Ces enfants nous ont raconté qu’ils devaient ingurgiter, chaque soir, des comprimés blancs qui les rendaient  » forts « . S’agissait-il de ce qu’on appelle la  » drogue des djihadistes  » ou  » captagon « , ces amphétamines qui donnent un sentiment de toute-puissance (lire aussi page 44) ? Nous n’en savons rien, mais une chose est sûre : les gamins libérés éprouvent des symptômes de manque. Certains ont oublié leur identité yézidie, comme ce petit de 7 ans qui ne parle plus qu’arabe. D’autres peinent à retrouver un comportement normal. Une mère nous a confié que son fils continuait à agir comme un membre de Daech : il insulte les yézidis et traite ses parents de kouffar (mécréants).

Sharmin, une jeune femme que vous avez interrogée, a dû accepter de travailler pour Daech. Est-ce fréquent ?

Sharmin, elle, a été obligée de se prostituer, enfermée et attachée dans une chambre d’un hôtel de passe de Mossoul. Elle a été revendue trois fois, toujours dans la même ville, trois fois cloîtrée dans un bordel. Jusqu’à ce que son nouveau maître mette un terme à son calvaire. En contrepartie, elle a dû travailler dans ce qu’elle appelle un  » atelier de terroristes  » : un garage où, par dizaines, étaient préparées des voitures piégées – des Toyota blanches – dont des kamikazes prenaient le volant.

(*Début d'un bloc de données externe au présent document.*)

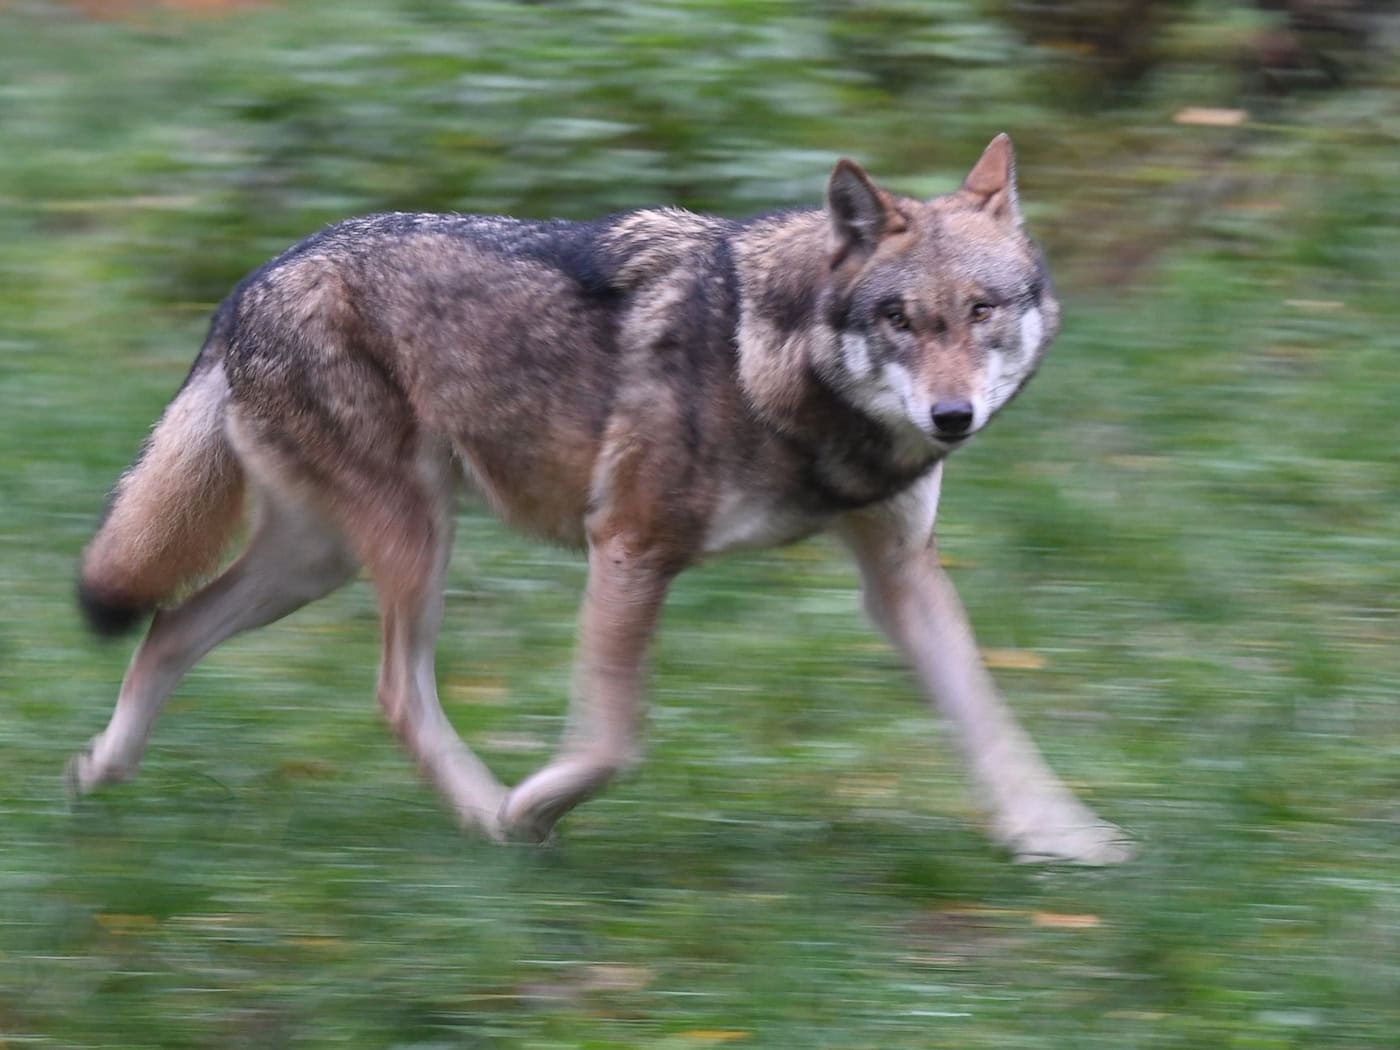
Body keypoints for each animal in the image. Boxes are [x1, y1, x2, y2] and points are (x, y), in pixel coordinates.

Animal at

Je pense que l’histoire de Sharmin n’est pas un cas isolé, loin de là. C’est le traitement que réservent les hommes du califat aux yézidies captives depuis longtemps – dix-huit mois dans le cas de cette jeune femme. Après avoir conduit leurs prisonnières aux limites du supportable, ils leur proposent d’arrêter le supplice à condition qu’elles deviennent, contraintes et forcées, des maillons actifs de la chaîne terroriste.

Cet été, un rapport de la commission d’enquête des Nations unies sur les droits de l’homme en Syrie a dénoncé un  » génocide  » en cours contre les yézidis, comme l’ont fait auparavant le Parlement européen et les Etats-Unis. Pourtant, dites-vous, les coupables ne sont pas nommés…

Non, en effet. Quand on évoque le génocide des yézidis, on ne parle que des victimes. Jamais Abou Bakr al-Baghdadi, calife autoproclamé de l’Etat islamique, ni ses sbires ne sont désignés comme les bourreaux. Pourtant, les voix des femmes yézidies nomment les coupables. Voilà pourquoi le travail que nous accomplissons auprès des survivants n’a pas seulement une vocation mémorielle. Nous nous efforçons d’établir les faits de façon irréfutable, d’accumuler les témoignages et de rassembler des informations sur les responsables pour qu’un jour, peut-être, al-Baghdadi et ses tueurs rendent des comptes devant la justice. Je refuse que, demain, les photographies du massacre des yézidis ornent les salles d’un musée. Les génocides ne doivent pas engendrer des expositions, ils doivent mobiliser la communauté internationale. Nous devons tout faire pour qu’ils cessent. Et tout mettre en oeuvre pour que les responsables soient jugés.

Propos recueillis par Anne Vidalie – Photos : Franck Ferville pour Le Vif/L’Express.

Bio express

26 juin 1955 : Naissance à Chalon-sur-Saône (centre-est de la France).

Fin des années 1970 : Prof de maths en Haute-Volta (aujourd’hui Burkina Faso).

1986 Ordination.

1999-2016 : Responsable des relations avec le judaïsme auprès de la Conférence des évêques de France.

2004 : Fondateur de l’association Yahad-In Unum, qui répertorie les sites d’Europe orientale où Juifs et Tsiganes ont été fusillés par les nazis entre 1941 et 1944.

2007 : Porteur de mémoires. Sur les traces de la Shoah par balles (Michel Lafon).